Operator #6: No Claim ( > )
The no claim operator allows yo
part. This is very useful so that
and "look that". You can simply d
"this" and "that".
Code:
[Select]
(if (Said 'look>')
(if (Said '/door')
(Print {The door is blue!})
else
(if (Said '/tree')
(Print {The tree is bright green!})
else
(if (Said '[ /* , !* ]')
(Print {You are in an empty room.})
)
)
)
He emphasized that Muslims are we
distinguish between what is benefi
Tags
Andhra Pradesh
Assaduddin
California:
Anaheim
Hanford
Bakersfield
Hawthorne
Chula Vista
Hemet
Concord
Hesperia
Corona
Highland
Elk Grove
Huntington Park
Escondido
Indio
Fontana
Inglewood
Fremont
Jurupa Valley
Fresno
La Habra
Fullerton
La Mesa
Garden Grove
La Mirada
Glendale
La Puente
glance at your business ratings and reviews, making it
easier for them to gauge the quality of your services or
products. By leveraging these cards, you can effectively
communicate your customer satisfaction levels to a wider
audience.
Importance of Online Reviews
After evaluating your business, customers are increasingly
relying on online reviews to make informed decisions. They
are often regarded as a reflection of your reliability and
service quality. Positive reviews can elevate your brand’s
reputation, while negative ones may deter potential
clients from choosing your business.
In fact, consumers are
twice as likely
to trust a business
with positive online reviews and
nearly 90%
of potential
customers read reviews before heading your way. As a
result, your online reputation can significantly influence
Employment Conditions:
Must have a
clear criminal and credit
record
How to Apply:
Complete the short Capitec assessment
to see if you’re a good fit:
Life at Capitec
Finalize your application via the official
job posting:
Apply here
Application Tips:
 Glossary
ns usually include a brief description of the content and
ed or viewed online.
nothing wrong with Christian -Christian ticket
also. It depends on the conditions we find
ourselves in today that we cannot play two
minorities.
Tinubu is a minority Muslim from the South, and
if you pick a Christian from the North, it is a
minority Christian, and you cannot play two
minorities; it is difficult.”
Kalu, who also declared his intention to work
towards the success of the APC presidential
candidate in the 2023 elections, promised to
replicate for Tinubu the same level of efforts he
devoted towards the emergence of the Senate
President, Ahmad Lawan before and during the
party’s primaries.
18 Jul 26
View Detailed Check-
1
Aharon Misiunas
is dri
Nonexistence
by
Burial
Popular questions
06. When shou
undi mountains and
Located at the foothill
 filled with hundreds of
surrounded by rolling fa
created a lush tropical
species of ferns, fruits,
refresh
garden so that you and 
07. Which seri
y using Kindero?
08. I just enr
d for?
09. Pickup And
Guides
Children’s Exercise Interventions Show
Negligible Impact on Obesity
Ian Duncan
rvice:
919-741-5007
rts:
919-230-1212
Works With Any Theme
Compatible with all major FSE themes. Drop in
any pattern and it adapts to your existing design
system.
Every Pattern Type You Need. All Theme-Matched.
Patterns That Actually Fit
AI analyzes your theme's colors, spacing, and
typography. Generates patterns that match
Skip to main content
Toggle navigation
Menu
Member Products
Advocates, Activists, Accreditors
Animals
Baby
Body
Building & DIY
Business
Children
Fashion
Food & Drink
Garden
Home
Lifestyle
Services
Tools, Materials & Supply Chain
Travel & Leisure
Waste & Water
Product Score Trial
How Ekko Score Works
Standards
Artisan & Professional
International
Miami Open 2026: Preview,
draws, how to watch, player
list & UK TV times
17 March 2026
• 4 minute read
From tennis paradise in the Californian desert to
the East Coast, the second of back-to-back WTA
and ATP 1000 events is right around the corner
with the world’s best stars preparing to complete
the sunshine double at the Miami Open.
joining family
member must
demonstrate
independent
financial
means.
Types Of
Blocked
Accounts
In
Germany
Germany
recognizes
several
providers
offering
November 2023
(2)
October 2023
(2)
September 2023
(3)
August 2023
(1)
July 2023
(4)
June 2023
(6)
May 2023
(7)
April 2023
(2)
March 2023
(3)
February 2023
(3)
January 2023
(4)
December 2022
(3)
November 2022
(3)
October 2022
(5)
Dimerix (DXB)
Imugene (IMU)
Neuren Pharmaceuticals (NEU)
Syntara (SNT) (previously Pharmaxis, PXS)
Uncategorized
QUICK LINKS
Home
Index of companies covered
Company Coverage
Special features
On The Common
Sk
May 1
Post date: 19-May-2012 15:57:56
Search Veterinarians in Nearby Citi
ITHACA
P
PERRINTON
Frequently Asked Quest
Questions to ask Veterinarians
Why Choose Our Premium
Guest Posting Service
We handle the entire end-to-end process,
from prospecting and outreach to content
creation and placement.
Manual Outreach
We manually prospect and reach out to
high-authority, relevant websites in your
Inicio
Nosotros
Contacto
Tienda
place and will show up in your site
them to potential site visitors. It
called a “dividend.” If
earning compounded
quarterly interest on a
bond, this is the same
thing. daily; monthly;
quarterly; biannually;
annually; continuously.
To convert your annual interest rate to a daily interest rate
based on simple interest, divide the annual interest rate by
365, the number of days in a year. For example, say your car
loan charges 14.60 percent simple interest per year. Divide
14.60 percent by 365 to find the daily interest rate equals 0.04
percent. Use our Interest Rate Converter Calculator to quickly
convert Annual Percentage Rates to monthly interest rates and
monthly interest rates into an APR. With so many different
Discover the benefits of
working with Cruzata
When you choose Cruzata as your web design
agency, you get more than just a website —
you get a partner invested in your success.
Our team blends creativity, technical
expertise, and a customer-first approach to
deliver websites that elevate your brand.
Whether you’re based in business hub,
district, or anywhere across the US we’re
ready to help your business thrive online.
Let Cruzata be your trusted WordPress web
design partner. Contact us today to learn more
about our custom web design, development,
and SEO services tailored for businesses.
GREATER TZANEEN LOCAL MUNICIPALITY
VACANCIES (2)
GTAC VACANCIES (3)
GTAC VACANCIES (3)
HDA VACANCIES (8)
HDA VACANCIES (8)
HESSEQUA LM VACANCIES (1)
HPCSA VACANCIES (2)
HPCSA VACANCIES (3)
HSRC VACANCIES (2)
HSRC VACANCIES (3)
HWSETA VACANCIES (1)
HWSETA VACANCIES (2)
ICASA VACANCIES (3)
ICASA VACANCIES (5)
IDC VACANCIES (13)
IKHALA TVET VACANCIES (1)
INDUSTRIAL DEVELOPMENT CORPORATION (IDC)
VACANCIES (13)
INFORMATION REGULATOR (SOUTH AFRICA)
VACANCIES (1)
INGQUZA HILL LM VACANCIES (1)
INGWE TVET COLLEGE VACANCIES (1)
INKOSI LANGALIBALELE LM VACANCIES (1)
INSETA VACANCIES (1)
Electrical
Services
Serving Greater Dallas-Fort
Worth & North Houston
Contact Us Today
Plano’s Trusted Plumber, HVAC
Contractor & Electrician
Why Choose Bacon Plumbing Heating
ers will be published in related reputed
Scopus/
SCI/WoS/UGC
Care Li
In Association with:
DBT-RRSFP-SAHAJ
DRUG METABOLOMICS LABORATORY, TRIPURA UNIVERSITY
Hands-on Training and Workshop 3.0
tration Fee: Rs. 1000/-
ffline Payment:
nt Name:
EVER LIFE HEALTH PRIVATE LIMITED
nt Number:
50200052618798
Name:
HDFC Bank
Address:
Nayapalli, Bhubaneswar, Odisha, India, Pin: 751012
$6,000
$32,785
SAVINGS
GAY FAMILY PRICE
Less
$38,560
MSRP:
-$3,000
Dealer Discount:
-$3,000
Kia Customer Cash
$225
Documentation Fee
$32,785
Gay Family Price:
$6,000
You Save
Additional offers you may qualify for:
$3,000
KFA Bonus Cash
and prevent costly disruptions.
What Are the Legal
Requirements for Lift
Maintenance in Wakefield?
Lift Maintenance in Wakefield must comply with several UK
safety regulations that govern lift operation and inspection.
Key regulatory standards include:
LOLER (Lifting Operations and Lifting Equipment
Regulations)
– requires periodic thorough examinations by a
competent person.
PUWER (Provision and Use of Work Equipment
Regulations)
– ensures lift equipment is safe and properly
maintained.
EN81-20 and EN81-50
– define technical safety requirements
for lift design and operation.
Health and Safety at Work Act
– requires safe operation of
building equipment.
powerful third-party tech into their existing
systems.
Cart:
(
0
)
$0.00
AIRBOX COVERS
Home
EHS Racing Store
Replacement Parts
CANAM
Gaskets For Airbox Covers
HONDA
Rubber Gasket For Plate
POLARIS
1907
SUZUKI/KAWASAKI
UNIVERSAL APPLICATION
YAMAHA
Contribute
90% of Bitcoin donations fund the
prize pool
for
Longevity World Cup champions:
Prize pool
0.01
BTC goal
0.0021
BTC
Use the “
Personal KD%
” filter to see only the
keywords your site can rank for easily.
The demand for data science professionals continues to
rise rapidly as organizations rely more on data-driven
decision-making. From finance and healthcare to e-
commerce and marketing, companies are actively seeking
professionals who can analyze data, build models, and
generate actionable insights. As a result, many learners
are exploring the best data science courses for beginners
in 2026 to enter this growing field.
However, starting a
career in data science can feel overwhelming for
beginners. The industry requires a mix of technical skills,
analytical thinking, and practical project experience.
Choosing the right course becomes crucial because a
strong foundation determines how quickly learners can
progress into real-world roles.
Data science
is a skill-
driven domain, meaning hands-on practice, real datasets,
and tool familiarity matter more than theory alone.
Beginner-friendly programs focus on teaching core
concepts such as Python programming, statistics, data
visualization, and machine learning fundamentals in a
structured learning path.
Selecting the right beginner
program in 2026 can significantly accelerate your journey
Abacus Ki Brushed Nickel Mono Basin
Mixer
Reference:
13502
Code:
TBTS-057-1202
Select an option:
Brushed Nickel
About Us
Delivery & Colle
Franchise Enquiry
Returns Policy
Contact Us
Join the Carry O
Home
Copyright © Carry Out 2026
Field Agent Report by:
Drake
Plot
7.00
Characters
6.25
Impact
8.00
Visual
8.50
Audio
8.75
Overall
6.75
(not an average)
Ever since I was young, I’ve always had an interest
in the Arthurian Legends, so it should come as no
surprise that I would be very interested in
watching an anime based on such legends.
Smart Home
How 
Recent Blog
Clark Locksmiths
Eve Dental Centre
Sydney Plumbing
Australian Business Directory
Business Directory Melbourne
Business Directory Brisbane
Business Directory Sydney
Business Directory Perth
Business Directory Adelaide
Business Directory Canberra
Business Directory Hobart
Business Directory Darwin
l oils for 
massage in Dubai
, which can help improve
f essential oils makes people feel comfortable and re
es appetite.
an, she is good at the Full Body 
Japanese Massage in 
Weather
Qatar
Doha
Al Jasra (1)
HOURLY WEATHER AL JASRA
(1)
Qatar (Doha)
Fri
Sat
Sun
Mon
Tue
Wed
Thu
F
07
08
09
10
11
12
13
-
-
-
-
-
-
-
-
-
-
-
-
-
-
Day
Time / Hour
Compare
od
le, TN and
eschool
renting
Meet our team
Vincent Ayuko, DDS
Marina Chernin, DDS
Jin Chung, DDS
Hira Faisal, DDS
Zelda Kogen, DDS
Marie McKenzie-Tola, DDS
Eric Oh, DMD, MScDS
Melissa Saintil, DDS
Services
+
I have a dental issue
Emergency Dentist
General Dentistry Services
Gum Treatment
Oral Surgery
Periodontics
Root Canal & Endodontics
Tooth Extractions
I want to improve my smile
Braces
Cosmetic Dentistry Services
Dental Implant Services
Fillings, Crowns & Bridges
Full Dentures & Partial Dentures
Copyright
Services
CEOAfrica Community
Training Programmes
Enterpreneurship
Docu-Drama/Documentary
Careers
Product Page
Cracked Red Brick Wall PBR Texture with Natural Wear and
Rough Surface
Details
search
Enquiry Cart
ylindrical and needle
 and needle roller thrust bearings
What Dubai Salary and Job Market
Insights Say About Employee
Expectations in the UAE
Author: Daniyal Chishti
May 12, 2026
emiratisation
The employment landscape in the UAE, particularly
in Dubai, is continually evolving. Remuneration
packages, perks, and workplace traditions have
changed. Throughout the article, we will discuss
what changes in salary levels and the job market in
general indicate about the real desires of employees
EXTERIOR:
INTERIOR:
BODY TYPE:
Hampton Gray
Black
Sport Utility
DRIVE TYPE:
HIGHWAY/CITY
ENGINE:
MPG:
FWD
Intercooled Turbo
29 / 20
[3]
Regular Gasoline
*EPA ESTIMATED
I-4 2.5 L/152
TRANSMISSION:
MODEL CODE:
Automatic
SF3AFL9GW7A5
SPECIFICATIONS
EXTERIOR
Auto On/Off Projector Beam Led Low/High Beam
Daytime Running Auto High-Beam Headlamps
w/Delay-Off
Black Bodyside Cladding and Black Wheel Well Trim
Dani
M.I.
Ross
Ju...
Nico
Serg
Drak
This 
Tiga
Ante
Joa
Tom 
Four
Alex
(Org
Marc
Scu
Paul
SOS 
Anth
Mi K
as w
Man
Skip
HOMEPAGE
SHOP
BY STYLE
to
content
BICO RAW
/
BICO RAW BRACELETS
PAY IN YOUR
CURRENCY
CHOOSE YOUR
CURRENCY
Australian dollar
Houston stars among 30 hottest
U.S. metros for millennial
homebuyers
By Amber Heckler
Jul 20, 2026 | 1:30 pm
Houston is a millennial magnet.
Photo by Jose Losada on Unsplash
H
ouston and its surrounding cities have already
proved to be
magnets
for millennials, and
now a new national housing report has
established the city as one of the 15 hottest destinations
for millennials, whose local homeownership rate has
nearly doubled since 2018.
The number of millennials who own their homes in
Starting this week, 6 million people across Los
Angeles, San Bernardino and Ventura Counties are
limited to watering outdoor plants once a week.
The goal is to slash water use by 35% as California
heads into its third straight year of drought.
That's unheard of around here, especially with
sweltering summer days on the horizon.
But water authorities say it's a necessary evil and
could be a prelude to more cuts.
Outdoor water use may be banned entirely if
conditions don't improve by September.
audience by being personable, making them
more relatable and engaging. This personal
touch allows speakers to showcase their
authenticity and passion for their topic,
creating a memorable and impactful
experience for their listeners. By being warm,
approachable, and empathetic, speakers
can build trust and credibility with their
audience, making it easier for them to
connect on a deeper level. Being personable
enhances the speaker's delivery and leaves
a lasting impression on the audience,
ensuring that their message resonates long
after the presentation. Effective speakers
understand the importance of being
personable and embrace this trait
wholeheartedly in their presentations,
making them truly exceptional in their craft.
- - - -
Action item
Copy out each line in the preceding records that contains "such".

Task answer
concepts such as Python programming, statistics, data
watching an anime based on such legends.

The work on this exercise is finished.